▶ **Requirement**:
Only one stretch of the data should be retyped: the lines from the line containing "X93265000Y-92000000D03*" through the line containing "but WITHOUT ANY". Keep pictures out of it.

▶ **Supplied entries**:

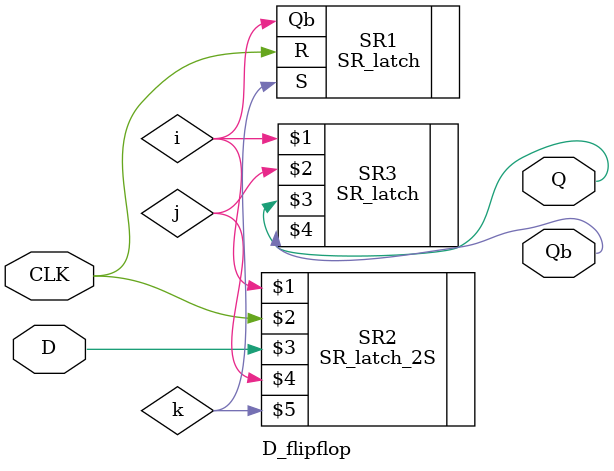
<source format=sv>
module D_flipflop(input D, CLK, output Q, Qb);
	wire i, j, k;
	SR_latch SR1(.S(k), .R(CLK), .Qb(i)), SR3(i, j, Q, Qb);
	SR_latch_2S SR2(i, CLK, D, j, k);
endmodule

</source>
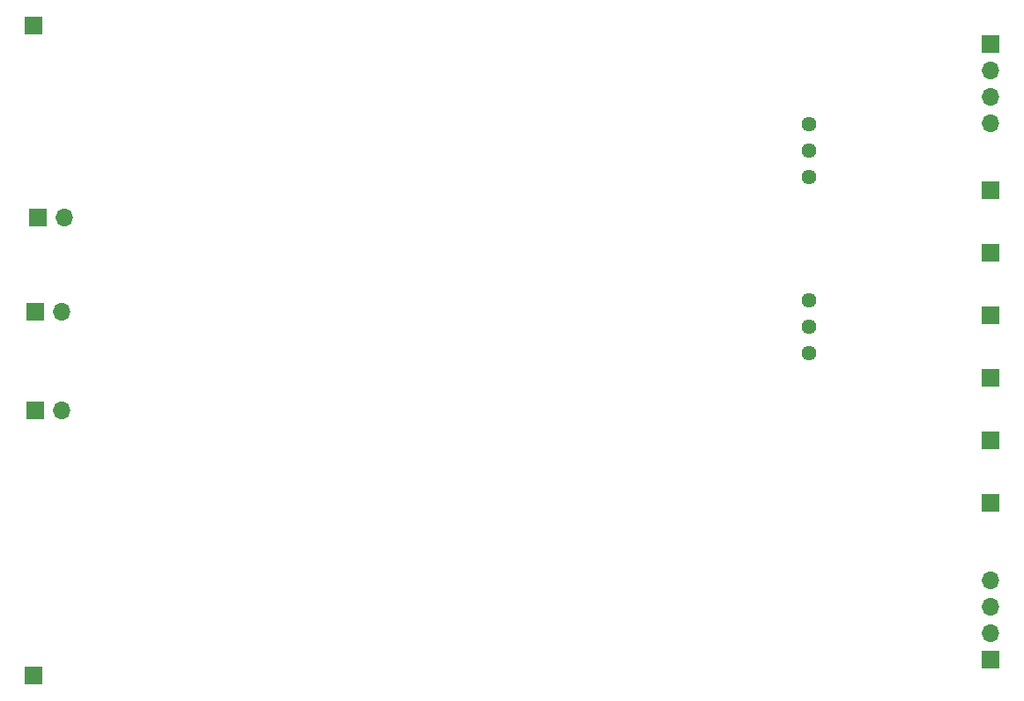
<source format=gbr>
%TF.GenerationSoftware,KiCad,Pcbnew,8.0.8*%
%TF.CreationDate,2025-02-22T00:18:49-08:00*%
%TF.ProjectId,CRT_main_supply,4352545f-6d61-4696-9e5f-737570706c79,rev?*%
%TF.SameCoordinates,Original*%
%TF.FileFunction,Soldermask,Bot*%
%TF.FilePolarity,Negative*%
%FSLAX46Y46*%
G04 Gerber Fmt 4.6, Leading zero omitted, Abs format (unit mm)*
G04 Created by KiCad (PCBNEW 8.0.8) date 2025-02-22 00:18:49*
%MOMM*%
%LPD*%
G01*
G04 APERTURE LIST*
%ADD10R,1.700000X1.700000*%
%ADD11C,1.440000*%
%ADD12O,1.700000X1.700000*%
G04 APERTURE END LIST*
D10*
%TO.C,J4*%
X182500000Y-94880000D03*
%TD*%
%TO.C,J7*%
X182500000Y-70880000D03*
%TD*%
%TO.C,J8*%
X182500000Y-100880000D03*
%TD*%
%TO.C,J1*%
X90500000Y-55000000D03*
%TD*%
%TO.C,J5*%
X182500000Y-88880000D03*
%TD*%
D11*
%TO.C,RV2*%
X165000000Y-69555000D03*
X165000000Y-67015000D03*
X165000000Y-64475000D03*
%TD*%
D10*
%TO.C,J10*%
X90960000Y-73500000D03*
D12*
X93500000Y-73500000D03*
%TD*%
D10*
%TO.C,J12*%
X182500000Y-56760000D03*
D12*
X182500000Y-59300000D03*
X182500000Y-61840000D03*
X182500000Y-64380000D03*
%TD*%
D10*
%TO.C,J9*%
X90725000Y-92000000D03*
D12*
X93265000Y-92000000D03*
%TD*%
D10*
%TO.C,J3*%
X182500000Y-76880000D03*
%TD*%
%TO.C,J6*%
X182500000Y-82880000D03*
%TD*%
%TO.C,J13*%
X182500000Y-116000000D03*
D12*
X182500000Y-113460000D03*
X182500000Y-110920000D03*
X182500000Y-108380000D03*
%TD*%
D11*
%TO.C,RV1*%
X165000000Y-86545000D03*
X165000000Y-84005000D03*
X165000000Y-81465000D03*
%TD*%
D10*
%TO.C,J2*%
X90500000Y-117500000D03*
%TD*%
%TO.C,J11*%
X90725000Y-82500000D03*
D12*
X93265000Y-82500000D03*
%TD*%
M02*

</source>
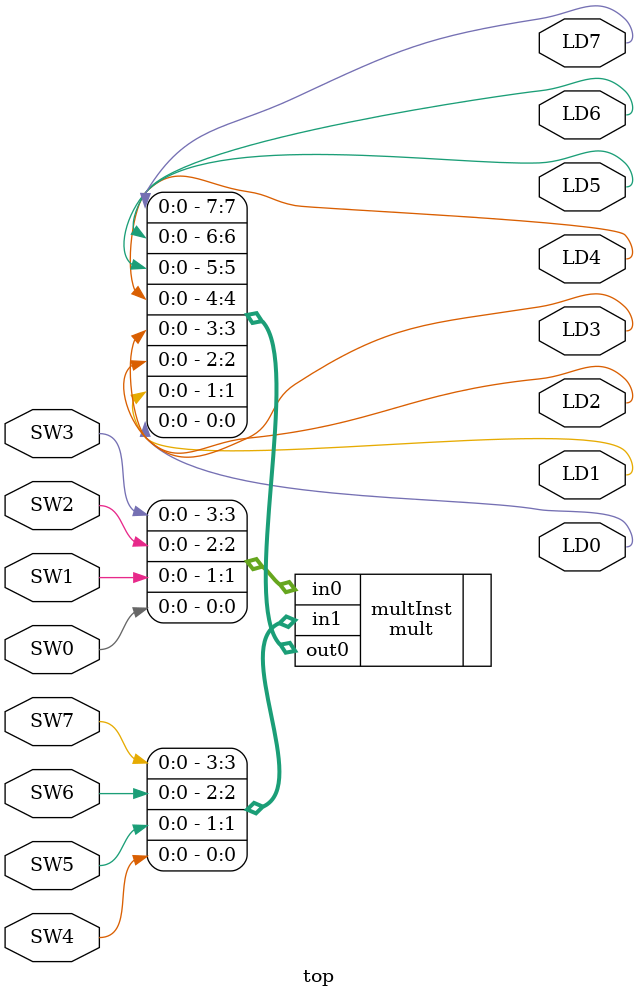
<source format=v>
/*   
    Top-level design, connecting IO from smallmult to the IOs on ZedBoard
                    
    From "Getting Started with the Xilinx Zynq FPGA and Vivado" 
    by Peter Milder (peter.milder@stonybrook.edu)

    Copyright (C) 2018 Peter Milder

    This program is free software: you can redistribute it and/or modify
    it under the terms of the GNU General Public License as published by
    the Free Software Foundation, either version 3 of the License, or
    (at your option) any later version.

    This program is distributed in the hope that it will be useful,
    but WITHOUT ANY WARRANTY; without even the implied warranty of
    MERCHANTABILITY or FITNESS FOR A PARTICULAR PURPOSE.  See the
    GNU General Public License for more details.

    You should have received a copy of the GNU General Public License
    along with this program.  If not, see <https://www.gnu.org/licenses/>.
*/

module top(SW0, SW1, SW2, SW3, SW4, SW5, SW6, SW7,
           LD0, LD1, LD2, LD3, LD4, LD5, LD6, LD7);

    input  SW0, SW1, SW2, SW3, SW4, SW5, SW6, SW7;
    output LD0, LD1, LD2, LD3, LD4, LD5, LD6, LD7;

    mult multInst(.in0({SW3, SW2, SW1, SW0}),
                 .in1({SW7, SW6, SW5, SW4}),
                 .out0({LD7, LD6, LD5, LD4, LD3, LD2, LD1, LD0}));

endmodule 


</source>
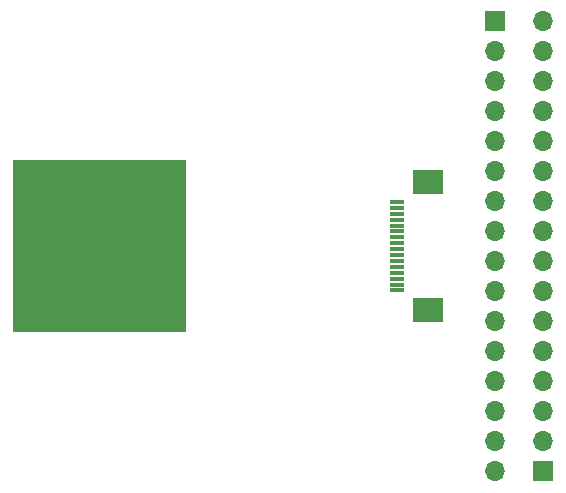
<source format=gbr>
%TF.GenerationSoftware,KiCad,Pcbnew,8.0.8-8.0.8-0~ubuntu24.04.1*%
%TF.CreationDate,2025-02-27T17:22:47+00:00*%
%TF.ProjectId,customSquare16x16mini,63757374-6f6d-4537-9175-617265313678,rev?*%
%TF.SameCoordinates,Original*%
%TF.FileFunction,Soldermask,Bot*%
%TF.FilePolarity,Negative*%
%FSLAX46Y46*%
G04 Gerber Fmt 4.6, Leading zero omitted, Abs format (unit mm)*
G04 Created by KiCad (PCBNEW 8.0.8-8.0.8-0~ubuntu24.04.1) date 2025-02-27 17:22:47*
%MOMM*%
%LPD*%
G01*
G04 APERTURE LIST*
%ADD10R,1.700000X1.700000*%
%ADD11O,1.700000X1.700000*%
%ADD12R,1.250000X0.300000*%
%ADD13R,2.500000X2.000000*%
G04 APERTURE END LIST*
G36*
X107450001Y-107450000D02*
G01*
X122050001Y-107450000D01*
X122050001Y-122050000D01*
X107450001Y-122050000D01*
X107450001Y-107450000D01*
G37*
D10*
%TO.C,J1*%
X148250000Y-95700000D03*
D11*
X148250000Y-98240000D03*
X148250000Y-100780000D03*
X148250000Y-103320000D03*
X148250000Y-105860000D03*
X148250000Y-108400000D03*
X148250000Y-110940000D03*
X148250000Y-113480000D03*
X148250000Y-116020000D03*
X148250000Y-118560000D03*
X148250000Y-121100000D03*
X148250000Y-123640000D03*
X148250000Y-126180000D03*
X148250000Y-128720000D03*
X148250000Y-131260000D03*
X148250000Y-133800000D03*
%TD*%
D10*
%TO.C,J2*%
X152250000Y-133800000D03*
D11*
X152250000Y-131260000D03*
X152250000Y-128720000D03*
X152250000Y-126180000D03*
X152250000Y-123640000D03*
X152250000Y-121100000D03*
X152250000Y-118560000D03*
X152250000Y-116020000D03*
X152250000Y-113480000D03*
X152250000Y-110940000D03*
X152250000Y-108400000D03*
X152250000Y-105860000D03*
X152250000Y-103320000D03*
X152250000Y-100780000D03*
X152250000Y-98240000D03*
X152250000Y-95700000D03*
%TD*%
D12*
%TO.C,FPC1*%
X139960000Y-111000000D03*
X139960000Y-111500000D03*
X139960000Y-112000000D03*
X139960000Y-112500000D03*
X139960000Y-113000000D03*
X139960000Y-113500000D03*
X139960000Y-114000000D03*
X139960000Y-114500000D03*
X139960000Y-115000000D03*
X139960000Y-115500000D03*
X139960000Y-116000000D03*
X139960000Y-116500000D03*
X139960000Y-117000000D03*
X139960000Y-117500000D03*
X139960000Y-118000000D03*
X139960000Y-118500000D03*
D13*
X142540000Y-120190000D03*
X142540000Y-109310000D03*
%TD*%
M02*

</source>
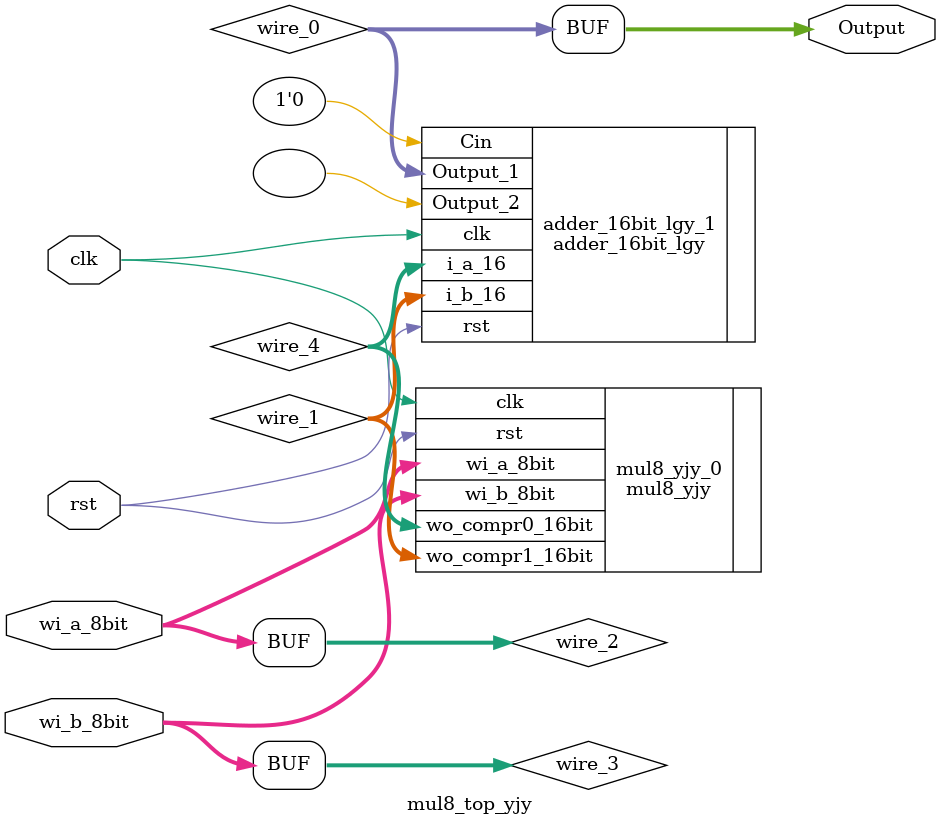
<source format=v>
module mul8_top_yjy (clk, rst, wi_a_8bit, wi_b_8bit, Output);
  parameter UUID = 0;
  parameter NAME = "";
  input wire clk;
  input wire rst;

  input  wire [7:0] wi_a_8bit;
  input  wire [7:0] wi_b_8bit;
  output  wire [15:0] Output;

  mul8_yjy # (.UUID(64'd4202796836192217428 ^ UUID)) mul8_yjy_0 (.clk(clk), .rst(rst), .wi_a_8bit(wire_2), .wi_b_8bit(wire_3), .wo_compr1_16bit(wire_1), .wo_compr0_16bit(wire_4));
  adder_16bit_lgy # (.UUID(64'd1889522664150162666 ^ UUID)) adder_16bit_lgy_1 (.clk(clk), .rst(rst), .i_a_16(wire_4), .i_b_16(wire_1), .Cin(1'd0), .Output_1(wire_0), .Output_2());

  wire [15:0] wire_0;
  assign Output = wire_0;
  wire [15:0] wire_1;
  wire [7:0] wire_2;
  assign wire_2 = wi_a_8bit;
  wire [7:0] wire_3;
  assign wire_3 = wi_b_8bit;
  wire [15:0] wire_4;

endmodule

</source>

▶ **Your solution**:
X93265000Y-92000000D03*
%TD*%
D10*
%TO.C,J3*%
X182500000Y-76880000D03*
%TD*%
%TO.C,J6*%
X182500000Y-82880000D03*
%TD*%
%TO.C,J13*%
X182500000Y-116000000D03*
D12*
X182500000Y-113460000D03*
X182500000Y-110920000D03*
X182500000Y-108380000D03*
%TD*%
D11*
%TO.C,RV1*%
X165000000Y-86545000D03*
X165000000Y-84005000D03*
X165000000Y-81465000D03*
%TD*%
D10*
%TO.C,J2*%
X90500000Y-117500000D03*
%TD*%
%TO.C,J11*%
X90725000Y-82500000D03*
D12*
X93265000Y-82500000D03*
%TD*%
M02*

</source>
<source format=v>
/*   
    Top-level design, connecting IO from smallmult to the IOs on ZedBoard
                    
    From "Getting Started with the Xilinx Zynq FPGA and Vivado" 
    by Peter Milder (peter.milder@stonybrook.edu)

    Copyright (C) 2018 Peter Milder

    This program is free software: you can redistribute it and/or modify
    it under the terms of the GNU General Public License as published by
    the Free Software Foundation, either version 3 of the License, or
    (at your option) any later version.

    This program is distributed in the hope that it will be useful,
    but WITHOUT ANY WARRANTY; without even the implied warranty of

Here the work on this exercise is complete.